Sergei Steshenko · 08-10-2010, 06:25 PM

Quote:

Originally Posted by MTK358

...
Since you are using the Windows platform you don't belong in this forum.
...

Wrong. This particular forum ("Programming") specifically allows programming questions regardless of OS.

vinay.baranwal · 08-11-2010, 09:43 AM

Thanks all buddy...

But i am sorry to say that problem still persist.

Since | is an operator symbol ("OR"). When i tried using (|.*) it replace the content of whole file.

And i need to delete | operator symbol from the file along with the numeric following this.

Would somebody help me out.

Thanks

MTK358 · 08-11-2010, 10:13 AM

Use "\|" for a literal "|" character.

You should really read a good regular expression tutorial.

vinay.baranwal · 08-11-2010, 11:53 AM

Yeah !!!!!! It did work.

Thanks buddy.

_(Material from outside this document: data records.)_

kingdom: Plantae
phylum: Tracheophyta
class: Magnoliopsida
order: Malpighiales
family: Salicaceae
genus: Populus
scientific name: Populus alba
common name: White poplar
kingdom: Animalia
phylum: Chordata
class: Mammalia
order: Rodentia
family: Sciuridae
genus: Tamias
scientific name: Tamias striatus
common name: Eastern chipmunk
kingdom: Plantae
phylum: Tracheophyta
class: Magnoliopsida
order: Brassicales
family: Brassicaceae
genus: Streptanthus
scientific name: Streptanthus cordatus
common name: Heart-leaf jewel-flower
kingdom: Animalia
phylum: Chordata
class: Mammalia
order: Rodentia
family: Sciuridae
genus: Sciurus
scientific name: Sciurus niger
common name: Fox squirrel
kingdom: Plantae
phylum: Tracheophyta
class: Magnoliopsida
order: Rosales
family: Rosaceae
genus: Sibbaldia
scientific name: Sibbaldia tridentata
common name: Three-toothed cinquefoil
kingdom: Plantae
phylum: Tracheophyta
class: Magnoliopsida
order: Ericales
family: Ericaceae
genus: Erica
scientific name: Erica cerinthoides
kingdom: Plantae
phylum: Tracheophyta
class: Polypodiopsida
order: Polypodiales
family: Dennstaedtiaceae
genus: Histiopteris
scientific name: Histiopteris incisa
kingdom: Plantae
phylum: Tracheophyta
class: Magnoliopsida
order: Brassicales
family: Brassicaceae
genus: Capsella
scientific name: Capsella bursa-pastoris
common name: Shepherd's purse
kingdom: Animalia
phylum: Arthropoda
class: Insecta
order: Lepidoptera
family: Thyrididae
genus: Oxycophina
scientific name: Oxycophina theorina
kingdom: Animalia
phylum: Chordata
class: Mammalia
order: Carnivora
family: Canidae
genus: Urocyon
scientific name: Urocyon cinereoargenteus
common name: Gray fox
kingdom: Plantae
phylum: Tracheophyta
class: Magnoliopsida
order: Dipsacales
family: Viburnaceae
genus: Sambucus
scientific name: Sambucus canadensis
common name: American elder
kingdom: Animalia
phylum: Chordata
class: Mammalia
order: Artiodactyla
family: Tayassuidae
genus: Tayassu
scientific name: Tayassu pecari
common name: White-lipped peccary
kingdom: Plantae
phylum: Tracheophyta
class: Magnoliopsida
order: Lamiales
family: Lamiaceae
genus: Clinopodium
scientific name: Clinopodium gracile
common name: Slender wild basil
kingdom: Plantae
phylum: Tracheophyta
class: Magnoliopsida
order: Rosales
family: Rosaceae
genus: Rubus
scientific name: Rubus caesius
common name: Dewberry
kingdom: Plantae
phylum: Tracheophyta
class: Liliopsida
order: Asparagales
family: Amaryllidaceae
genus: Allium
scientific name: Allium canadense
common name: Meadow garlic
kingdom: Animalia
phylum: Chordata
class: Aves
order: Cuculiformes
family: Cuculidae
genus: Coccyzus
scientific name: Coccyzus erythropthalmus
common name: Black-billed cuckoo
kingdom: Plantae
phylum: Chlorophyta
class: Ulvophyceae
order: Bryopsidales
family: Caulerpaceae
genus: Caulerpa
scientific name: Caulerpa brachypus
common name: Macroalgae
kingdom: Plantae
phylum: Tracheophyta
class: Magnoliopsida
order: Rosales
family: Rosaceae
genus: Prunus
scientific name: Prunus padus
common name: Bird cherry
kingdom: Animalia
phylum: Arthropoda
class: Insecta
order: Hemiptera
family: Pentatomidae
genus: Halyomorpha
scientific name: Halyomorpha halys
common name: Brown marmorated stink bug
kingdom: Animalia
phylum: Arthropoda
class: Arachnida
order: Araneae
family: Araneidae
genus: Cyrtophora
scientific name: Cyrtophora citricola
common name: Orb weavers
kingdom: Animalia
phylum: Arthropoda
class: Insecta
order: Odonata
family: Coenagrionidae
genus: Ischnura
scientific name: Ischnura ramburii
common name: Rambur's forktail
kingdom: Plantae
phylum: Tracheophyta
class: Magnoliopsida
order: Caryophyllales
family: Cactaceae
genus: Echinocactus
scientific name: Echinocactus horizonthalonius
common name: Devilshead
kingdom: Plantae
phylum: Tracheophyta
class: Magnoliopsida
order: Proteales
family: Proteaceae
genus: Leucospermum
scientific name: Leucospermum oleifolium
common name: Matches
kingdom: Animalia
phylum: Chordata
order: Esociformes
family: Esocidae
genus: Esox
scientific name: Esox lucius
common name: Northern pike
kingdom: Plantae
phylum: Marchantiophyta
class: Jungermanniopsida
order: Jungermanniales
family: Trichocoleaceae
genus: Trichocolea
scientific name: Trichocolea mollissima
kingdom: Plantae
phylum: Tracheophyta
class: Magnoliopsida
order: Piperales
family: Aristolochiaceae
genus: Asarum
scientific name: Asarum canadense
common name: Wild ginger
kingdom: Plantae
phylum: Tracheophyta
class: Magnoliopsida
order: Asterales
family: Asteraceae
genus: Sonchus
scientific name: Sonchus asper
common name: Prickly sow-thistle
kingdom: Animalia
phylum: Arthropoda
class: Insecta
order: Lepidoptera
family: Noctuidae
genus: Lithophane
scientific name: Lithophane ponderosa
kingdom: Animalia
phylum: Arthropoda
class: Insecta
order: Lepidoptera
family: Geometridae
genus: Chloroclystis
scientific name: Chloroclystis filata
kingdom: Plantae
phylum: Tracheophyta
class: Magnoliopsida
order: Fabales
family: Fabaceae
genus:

Yeah sure i am going to read tutorials...

Thanks once again

ghostdog74 · 08-11-2010, 10:50 PM

Quote:

Originally Posted by vinay.baranwal

Perl one liners are like perfect piece of coding but i am facing a problem and seeks your guidance.

one liners are good when they are short and simple(to understand), but becomes messy and hard to read if you make it extremely long.

Quote:

Code:

perl -i.tiny -pe "s/(|************)//ge" Main.txt_yes

regular expressions are not always the way to go sometimes. with your requirement, you can just do string splitting. See perldoc -f split() and then get the first element. Or with newer Perl, you can use -F option.